WHAT YOU NEED TO DO:
1. Transcribe everything in the live register analysis page from "Using CodeXLAnalyzer CLI’s" down to "supports OpenCL kernels.".
2. Rewrite more briefly the paragraph of the live register analysis page that begins "Using CodeXLAnalyzer CLI's live register analysis report", keeping its main facts.
3. Write the next part of the page on CodeXLAnalyzer live register analysis, starting after its final sentence.

PASSAGE TO READ:
-=-=-=-=-
Using CodeXLAnalyzer CLI’s live register analysis report, you can better understand the register usage of your HLSL shaders and OpenCL kernels throughout their execution. Live register analysis is a beta feature of CodeXLAnalyzer CLI, and it currently only fully supports HLSL shaders and partially supports OpenCL kernels.
Generating a live register analysis report for your kernel or shader:
As mentioned in the “Details of available commands” section above, in order to generate a live register analysis report, you need to make sure that your invocation command includes the following command line switches:
1. -- isa <arg> which instructs CodeXLAnalyzer to generate ISA disassembly for your kernel/shader
2. --livereg <arg> which instructs CodeXLAnalyzer to perform a live register analysis of the generated ISA disassembly
Usage examples:
Let’s break down the above command to understand its structure:
1. “-s cl” instructs CodeXLAnalyzer to work in OpenCL mode
2. “-c Fiji” sets Fiji as the target ASIC
3. “--kernel DCT” sets DCT as the target kernel (this is the kernel to be analyzed; it is defined in DCT_Kernels.cl, which is the last argument in the above command)
4. “--isa c:\output\.isa” instructs CodeXLAnalyzer to generate an ISA disassembly file and save it in c:\output with a “.isa” file extension. The output file name is generated automatically.
-=-=-=-=-
RECORDS:

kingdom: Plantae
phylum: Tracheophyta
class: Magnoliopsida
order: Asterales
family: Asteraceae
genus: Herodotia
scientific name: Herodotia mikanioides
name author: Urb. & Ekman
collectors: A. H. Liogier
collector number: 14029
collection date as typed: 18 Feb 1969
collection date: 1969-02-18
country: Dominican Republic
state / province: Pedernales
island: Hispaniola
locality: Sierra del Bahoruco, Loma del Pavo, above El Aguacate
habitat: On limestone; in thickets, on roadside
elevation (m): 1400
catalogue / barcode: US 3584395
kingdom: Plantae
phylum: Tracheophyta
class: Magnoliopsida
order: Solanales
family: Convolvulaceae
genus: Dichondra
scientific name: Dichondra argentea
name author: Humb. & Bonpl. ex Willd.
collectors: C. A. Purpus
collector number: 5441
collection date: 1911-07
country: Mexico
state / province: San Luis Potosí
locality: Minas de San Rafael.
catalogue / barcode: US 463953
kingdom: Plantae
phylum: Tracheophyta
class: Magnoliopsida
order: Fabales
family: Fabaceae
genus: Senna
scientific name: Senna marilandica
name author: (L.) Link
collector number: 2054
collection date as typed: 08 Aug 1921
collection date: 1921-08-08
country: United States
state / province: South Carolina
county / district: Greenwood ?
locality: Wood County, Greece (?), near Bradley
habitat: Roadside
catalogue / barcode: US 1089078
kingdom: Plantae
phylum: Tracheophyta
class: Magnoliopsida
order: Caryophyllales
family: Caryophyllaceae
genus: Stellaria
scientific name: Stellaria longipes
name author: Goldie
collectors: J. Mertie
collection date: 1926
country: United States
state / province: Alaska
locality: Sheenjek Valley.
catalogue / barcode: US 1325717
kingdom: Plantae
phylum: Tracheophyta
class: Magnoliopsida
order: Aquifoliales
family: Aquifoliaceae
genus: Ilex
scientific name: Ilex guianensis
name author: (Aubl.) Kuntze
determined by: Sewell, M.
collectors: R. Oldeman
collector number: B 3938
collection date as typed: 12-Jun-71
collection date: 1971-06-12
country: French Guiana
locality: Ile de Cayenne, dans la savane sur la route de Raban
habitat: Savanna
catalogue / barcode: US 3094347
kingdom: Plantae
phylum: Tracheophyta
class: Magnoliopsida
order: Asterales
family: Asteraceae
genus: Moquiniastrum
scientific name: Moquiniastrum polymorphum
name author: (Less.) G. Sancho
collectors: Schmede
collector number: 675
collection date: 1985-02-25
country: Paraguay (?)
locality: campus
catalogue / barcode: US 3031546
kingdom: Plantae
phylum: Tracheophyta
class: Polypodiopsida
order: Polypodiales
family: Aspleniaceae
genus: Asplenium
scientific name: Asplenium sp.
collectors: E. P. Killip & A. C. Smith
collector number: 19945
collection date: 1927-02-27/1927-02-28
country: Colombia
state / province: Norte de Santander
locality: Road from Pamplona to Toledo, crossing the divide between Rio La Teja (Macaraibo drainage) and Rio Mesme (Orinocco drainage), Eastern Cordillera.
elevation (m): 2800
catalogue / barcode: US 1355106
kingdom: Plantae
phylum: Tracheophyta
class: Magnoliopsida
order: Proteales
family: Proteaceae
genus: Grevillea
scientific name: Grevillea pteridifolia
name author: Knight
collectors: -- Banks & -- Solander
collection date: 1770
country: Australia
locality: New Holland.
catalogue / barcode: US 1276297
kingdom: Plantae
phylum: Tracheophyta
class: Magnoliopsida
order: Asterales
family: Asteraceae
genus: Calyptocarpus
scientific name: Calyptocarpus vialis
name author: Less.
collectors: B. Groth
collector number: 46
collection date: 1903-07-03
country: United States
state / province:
-=-=-=-=-
EXPECTED ANSWERS:
1.
Using CodeXLAnalyzer CLI’s live register analysis report, you can better understand the register usage of your HLSL shaders and OpenCL kernels throughout their execution. Live register analysis is a beta feature of CodeXLAnalyzer CLI, and it currently only fully supports HLSL shaders and partially supports OpenCL kernels.

2. CodeXLAnalyzer CLI's live register analysis report shows how HLSL shaders and OpenCL kernels use registers during their execution. The feature is in beta. It fully supports HLSL shaders and only partially supports OpenCL kernels.

3.
5. “--livereg “c:\output\livereg.txt” instructs CodeXLAnalyzer to perform live register analysis, save the report in c:\output, and use “livereg.txt” as the report file name’s suffix and extension.
After running the above command, we see the following output files in c:\output (our destination folder):
Fiji_DCT.isa
The live register analysis report file is Fiji_DCT_livereg.txt.
For HLSL, the usage is similar:
CodeXLAnalyzer.exe -s hlsl -c Fiji -f VSMain -p vs_5_0 --isa c:\temp\.txt --livereg c:\temp\lreg.txt c:\temp\dx\BasicHLSL11_VS.hlsl
1. “-s hlsl” instructs CodeXLAnalyzer to work in HLSL mode
2. “-c Fiji” sets Fiji as the target ASIC
3. “-f VSMain” sets VSMain as the target shader
4. “--isa c:\output\.isa” instructs CodeXLAnalyzer to generate an ISA disassembly file and save it in c:\output with a “.isa” file extension. The output file name is generated automatically.
5. “--livereg “c:\output\livereg.txt” instructs CodeXLAnalyzer to perform live register analysis, save the report in c:\output, and use “livereg.txt” as the report file name’s suffix and extension.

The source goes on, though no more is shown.